• Welcome to Religious Forums, a friendly forum to discuss all religions in a friendly surrounding.

    Your voice is missing! You will need to register to get access to the following site features:
    • Reply to discussions and create your own threads.
    • Our modern chat room. No add-ons or extensions required, just login and start chatting!
    • Access to private conversations with other members.

    We hope to see you as a part of our community soon!

Many different religious opinions

AlexanderG

Active Member
No, they can't. Many if not most religious opinions are logical contradictions with each other. And so are many if not most fictional stories. It's almost as if religion and imagination have a lot in common.

If you look at brain scans of people while they describe their own opinion, someone else's opinion, and their god's opinion, theirs and their god's opinions show identical patterns of activity, while their description of other people lights up a distinctly different set of neurons. It's almost as if god's voice and self-reflection have a lot in common.

If you look at the many different interpretations that people favor, which each person insists is the result of "proper interpretation" of whatever scripture they revere, it always seems to match their prior tastes and values, and their personality type. It's almost as if religion and subjective preference have a lot in common.
 

Heyo

Veteran Member
Can they all be true?
No, but truth has never been a priority for the religious. Scientists collect data and think up experiments to get to the truth and (sometimes after decades) they find a consensus. Believers don't like their believes to be tested and pretend that the differing opinions don't exist.
 

Truthseeker

Non-debating member when I can help myself
Can they all be true?
I don't know what you mean by religious opinions. If you're talking about opinions by followers of religions, the answer is obvious.

On the level of religious founders, not all religious founders are legitimate Messengers of God. Some of those are lying about their claim, some are sincere and there is always some truth in the writings of those who are sincere, perhaps a lot of truth. Not someone who has a wide-ranging knowledge of the writings of various claiments, I can't say much else. There's only so much time in my life to look at all of that.

The answer is no in either case. What else can anyone conclude but no.
 

Valjean

Veteran Member
Premium Member
Y'know, very few religions actually set out to be "right". For the majority of us, it's not a race or contest. So the only question to ask is: Is it right for us? That is all that matters.
But wouldn't that render religion no different from a psychotherapeutic modality?
Isn't religion a claim of ontological truth?
 

Mock Turtle

Oh my, did I say that!
Premium Member
Can they all be true?
It is rather comical to even ask such a question, given that it seems to be almost impossible to have coherence within any one religious faith let alone the many that span the spectrum of such beliefs. But I'd like to see inside the mind of any who managed this feat. :oops:
 

TransmutingSoul

Veteran Member
Premium Member
It is rather comical to even ask such a question, given that it seems to be almost impossible to have coherence within any one religious faith let alone the many that span the spectrum of such beliefs. But I'd like to see inside the mind of any who managed this feat. :oops:

It's called the Baha'i mind. :D;)

Regards Tony
 

Brian2

Veteran Member
Y'know, very few religions actually set out to be "right". For the majority of us, it's not a race or contest. So the only question to ask is: Is it right for us? That is all that matters.

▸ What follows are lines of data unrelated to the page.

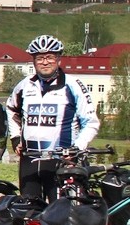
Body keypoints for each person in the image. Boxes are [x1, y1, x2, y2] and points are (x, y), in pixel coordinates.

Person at [6, 34, 100, 202]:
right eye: (40, 58)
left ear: (58, 59)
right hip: (30, 158)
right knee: (29, 212)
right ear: (34, 61)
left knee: (61, 214)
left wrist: (77, 147)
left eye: (50, 57)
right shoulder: (24, 85)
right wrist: (14, 137)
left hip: (62, 159)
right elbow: (11, 110)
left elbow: (91, 123)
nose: (45, 62)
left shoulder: (73, 85)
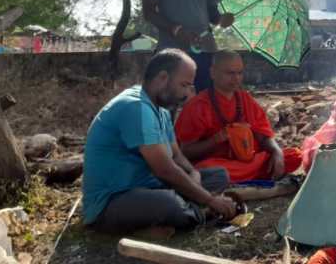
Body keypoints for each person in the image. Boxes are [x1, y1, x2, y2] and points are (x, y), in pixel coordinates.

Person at [82, 49, 238, 233]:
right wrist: (210, 200)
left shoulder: (161, 110)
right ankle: (199, 214)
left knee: (219, 175)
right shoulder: (135, 107)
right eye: (184, 85)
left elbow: (177, 155)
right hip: (113, 202)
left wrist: (192, 172)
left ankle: (180, 214)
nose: (187, 94)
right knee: (170, 204)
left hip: (148, 186)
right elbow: (164, 169)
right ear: (163, 78)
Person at [175, 50, 302, 183]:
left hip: (248, 161)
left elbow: (263, 137)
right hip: (219, 164)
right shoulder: (198, 105)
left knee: (293, 156)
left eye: (239, 73)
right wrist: (215, 140)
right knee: (210, 170)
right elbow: (186, 152)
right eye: (230, 73)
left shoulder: (245, 99)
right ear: (213, 73)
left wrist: (278, 153)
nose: (236, 78)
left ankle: (239, 177)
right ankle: (241, 177)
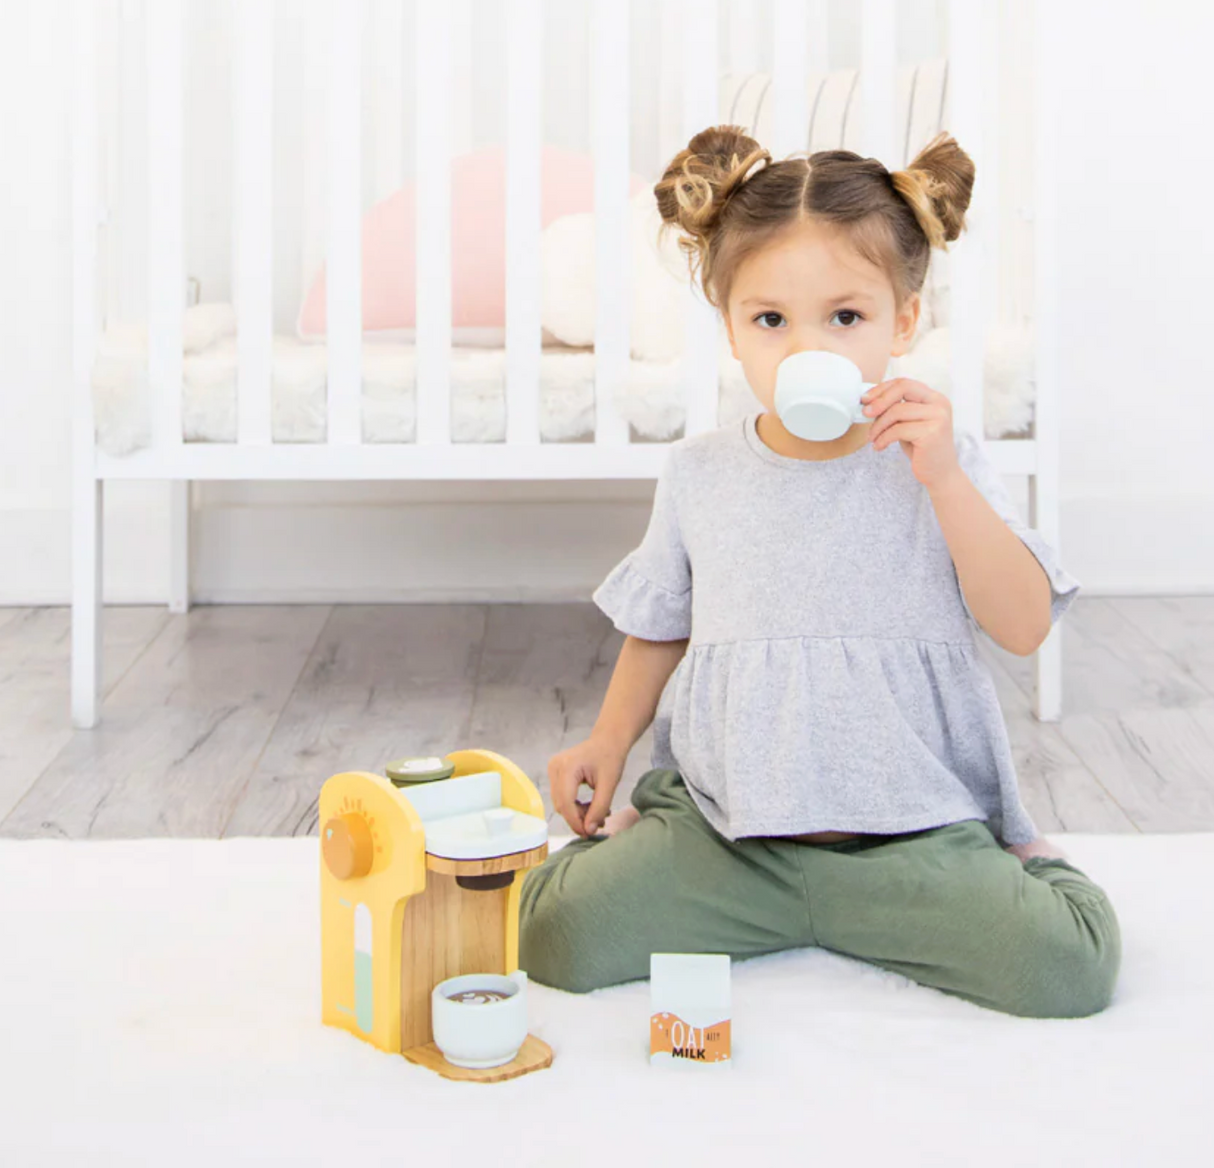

Then you should not want to show that the religion of another person is wrong.
 
  • Like
Reactions: DNB

PureX

Veteran Member
Then you should not want to show that the religion of another person is wrong.
Very few religious people do that. They may believe their religion is right, because they believe it's right for them. But they don't go around trying to prove everyone else's religious beliefs are wrong.

It seems to be the atheists that are constantly trying to do that.
 

Mock Turtle

Oh my, did I say that!
Premium Member
Very few religious people do that. They may believe their religion is right, because they believe it's right for them. But they don't go around trying to prove everyone else's religious beliefs are wrong.

It seems to be the atheists that are constantly trying to do that.
But the religious also, for so many, do try to change the beliefs of others - as much as atheists might. :oops:
 

PureX

Veteran Member
But the religious also, for so many, do try to change the beliefs of others - as much as atheists might. :oops:
I see them constantly trying to justify their own beliefs. But everyone does that. Yet most religions are not evangelical, and even of those that are supposed to be, the adherents don't seem to be too keen on it.

A HUGE deal is made about a very small number of religious people, from a smaller faction of one major religion, that go around proselytizing their beliefs. While the billions of other theists and many other religions that do not, go completely ignored.

Meanwhile, an increasing number of atheists that are also strongly anti-religious are constantly denigrating and attacking all religion and all religious people. it's quite an ironic accusation for atheists to be complaining about evangelism.